Drone policy implemented by the Department of the Interior means it will temporarily ground its drone program while it ensures that “cybersecurity, technology and domestic production concerns are adequately addressed.”
DJI has rebuffed this claim, commenting on how the decision is actually a flawed approach to security.
In a statement, a spokesperson for DJI the decision “inappropriately treats a technology’s country of origin as a litmus test for its performance, security and reliability.”
Commenting on the decision in a more in-depth piece online, DJI sets the scene for how important it sees its drones in helping the DOI.
It explains: “In its broad mission to effectively manage over 500 million acres of land across the United States and its territories, the Department of the Interior has in recent years turned to drone technology to help get the job done.”
Adding: “The DOI’s fleet of 810 civilian drones – only about 20 percent of which are DJI products – is the largest in the federal government and has become a trusted, invaluable resource for the agency. In 2018 alone, the DOI flew more than 10,000 drone missions to support everything from surveying migrating birds to fighting wildfires.”
Then, referencing the most recent decision, it went on: “That’s why we’re troubled by a new department policy that takes aim at drone technology. According to the policy, DOI employees can no longer fly drones made by foreign-owned companies or those made with foreign-manufactured components, with undefined cybersecurity concerns as the sole rationale.”
“This policy has grounded the DOI’s entire drone program and all of the benefits that come with it. It is an alarming, politically driven decision that puts lives and property at risk. The U.S. government’s concerns about DJI drones have little to do with security and are instead part of a politically-motivated agenda.”
“First and foremost, the concerns raised by the agency regarding cybersecurity are not grounded in reality. As we said last year, we worked diligently with DOI officials, who themselves worked with independent cybersecurity professionals and experts at NASA over the course of 15 months to create a safe and secure drone solution that met DOI’s rigorous requirements.”
Adding: “The result of this collaboration was our Government Edition (GE) solution which provides additional safeguards so drone data is not intentionally or accidentally shared with unauthorized parties. Just a few months later, at the request of the Department of Homeland Security, our GE drones were independently evaluated a second time by the Department of Energy’s Idaho National Lab, which also found no areas of concern related to data leakage. Moreover, the vast majority of DOI missions are obviously not sensitive in the first place.”
The manufacturer went on to express its disappointment at how it believes the decision is politically motivated.
The article continues: “The DOI’s country of origin benchmark for security is ineffective and politically motivated, and ultimately does not address any real problem. It is not unreasonable for any government to prefer to buy products produced in its own country, but that sentiment simply doesn’t reflect the realities of today’s global technology supply chain. By the DOI’s own admission, all of the more than 800 drones it has procured are made in China or have components made there, including drones from companies headquartered in the US and Europe.

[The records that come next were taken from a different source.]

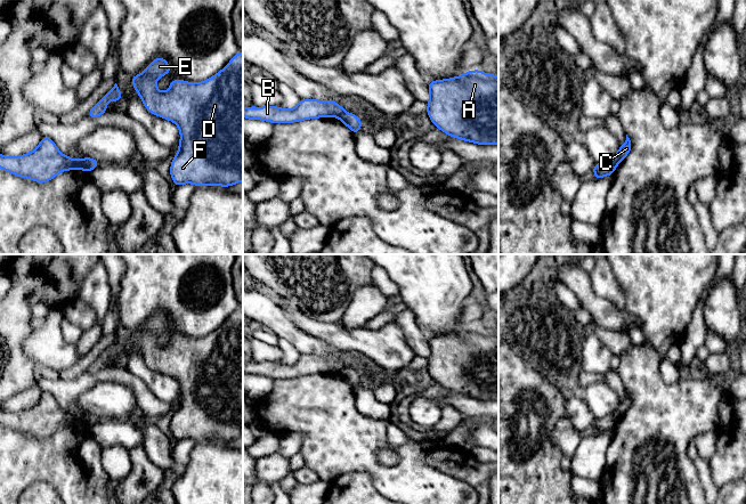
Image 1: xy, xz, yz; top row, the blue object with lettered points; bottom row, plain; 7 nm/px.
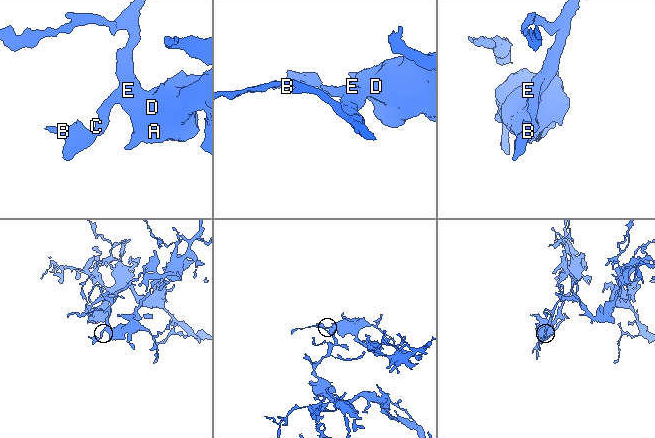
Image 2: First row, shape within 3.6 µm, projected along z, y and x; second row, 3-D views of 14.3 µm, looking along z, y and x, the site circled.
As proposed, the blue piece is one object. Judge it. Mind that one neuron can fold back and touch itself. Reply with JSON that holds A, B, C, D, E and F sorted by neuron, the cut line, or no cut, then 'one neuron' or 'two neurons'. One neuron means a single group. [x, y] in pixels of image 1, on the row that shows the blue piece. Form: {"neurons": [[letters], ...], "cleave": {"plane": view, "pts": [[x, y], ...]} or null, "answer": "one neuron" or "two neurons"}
{"neurons": [["A", "C", "D", "E", "F"], ["B"]], "cleave": {"plane": "xy", "pts": [[82, 159], [89, 170]]}, "answer": "two neurons"}

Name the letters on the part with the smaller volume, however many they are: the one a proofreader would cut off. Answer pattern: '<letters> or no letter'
B

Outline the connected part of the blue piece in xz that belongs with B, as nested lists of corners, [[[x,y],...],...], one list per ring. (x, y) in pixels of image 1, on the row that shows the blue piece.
[[[300,99],[292,109],[277,106],[246,107],[243,108],[243,116],[248,120],[262,120],[275,123],[293,123],[307,119],[316,117],[339,117],[343,113],[343,107],[333,100]]]

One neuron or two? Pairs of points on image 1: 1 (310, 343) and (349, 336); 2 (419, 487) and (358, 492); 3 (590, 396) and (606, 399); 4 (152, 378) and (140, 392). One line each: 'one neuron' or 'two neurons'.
1: two neurons
2: two neurons
3: one neuron
4: two neurons

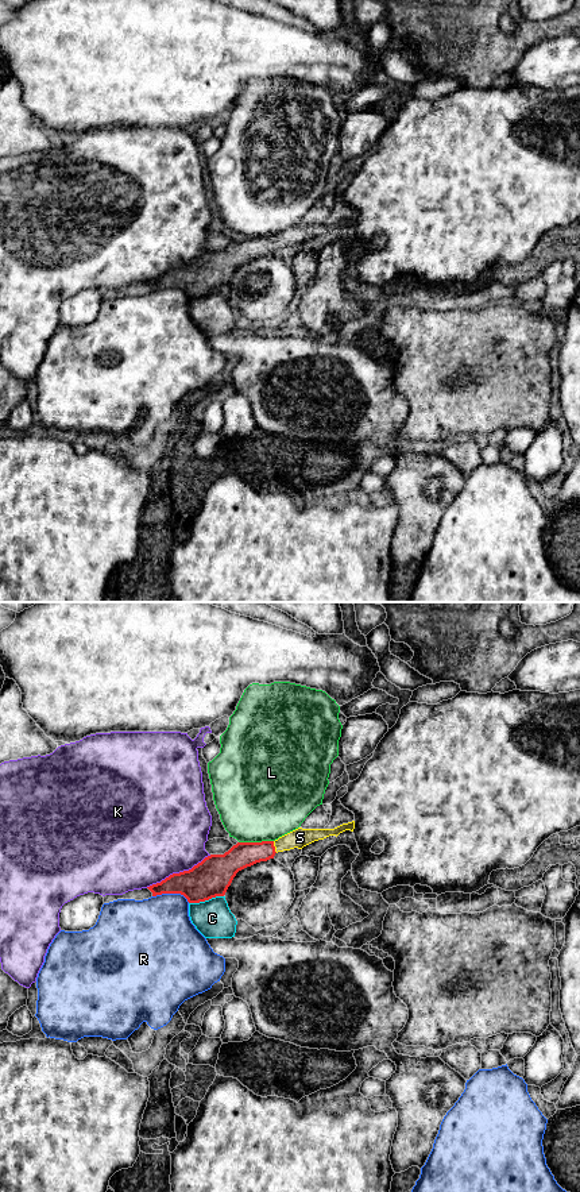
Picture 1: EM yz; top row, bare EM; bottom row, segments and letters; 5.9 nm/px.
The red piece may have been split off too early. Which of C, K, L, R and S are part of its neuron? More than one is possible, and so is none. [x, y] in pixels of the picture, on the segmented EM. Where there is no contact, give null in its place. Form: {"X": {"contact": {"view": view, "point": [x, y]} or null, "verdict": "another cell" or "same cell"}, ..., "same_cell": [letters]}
{"C": {"contact": {"view": "yz", "point": [205, 899]}, "verdict": "another cell"}, "K": {"contact": {"view": "yz", "point": [180, 872]}, "verdict": "another cell"}, "L": {"contact": {"view": "yz", "point": [255, 843]}, "verdict": "another cell"}, "R": {"contact": {"view": "yz", "point": [171, 892]}, "verdict": "another cell"}, "S": {"contact": {"view": "yz", "point": [274, 847]}, "verdict": "same cell"}, "same_cell": ["S"]}

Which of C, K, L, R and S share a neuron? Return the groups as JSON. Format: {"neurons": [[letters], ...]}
{"neurons": [["C"], ["K"], ["L"], ["R"], ["S"]]}

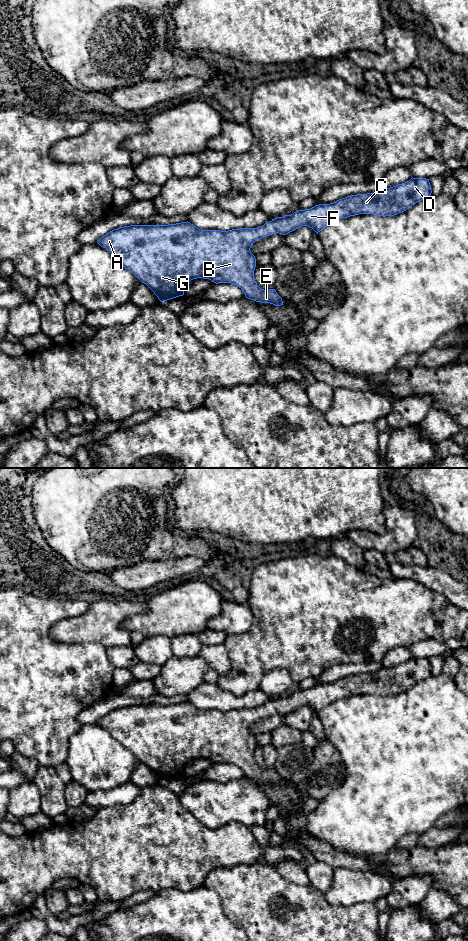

“Therefore, following its own policy to its logical conclusion would mean that the agency plans on keeping these drones grounded indefinitely, wasting the millions of dollars spent on procuring them. This policy might also require a restriction on other equipment used across DOI. How many DOI employees use smartphones, laptops, tablets, radios, weather monitors, cameras and other electronic equipment containing Chinese components in their jobs?”
This comment could point toward the ongoing issue with telecommunications equipment firm, Huawei, which is having a long running dispute with the US and a number of countries over data security.
In conclusion, DJI called for the DOI to look at the financials involved.
It detailed: “In 2018 alone, drones saved an estimated $14.8 million over the cost of traditional ground-based methods. According to a DOI official, using a drone rather than a traditional approach can allow the DOI to perform a task in one-seventh the time, at one-tenth the cost.
“The DOI estimates that drones have saved $50 million just by detecting wildfires early, giving them time to protect critical land and infrastructure that may have otherwise been lost.”